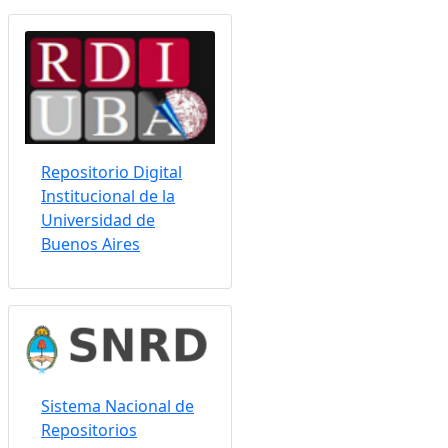
Repositorio Digital
Institucional de la
Universidad de
Buenos Aires
Sistema Nacional de
Repositorios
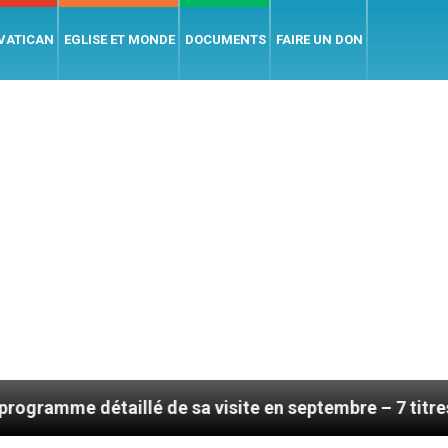
 VATICAN
EGLISE ET MONDE
DOCUMENTS
FAIRE UN DON
é de sa visite en septembre – 7 titres, vendredi 7 août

+++++

_EXERCISE OBJECTIVE_: Print the material word for word; images are to be left out.

_EXERCISE RESULT_:
Repositorio Digital
Institucional de la
Universidad de
Buenos Aires
Sistema Nacional de
Repositorios
 VATICAN
EGLISE ET MONDE
DOCUMENTS
FAIRE UN DON
é de sa visite en septembre – 7 titres, vendredi 7 août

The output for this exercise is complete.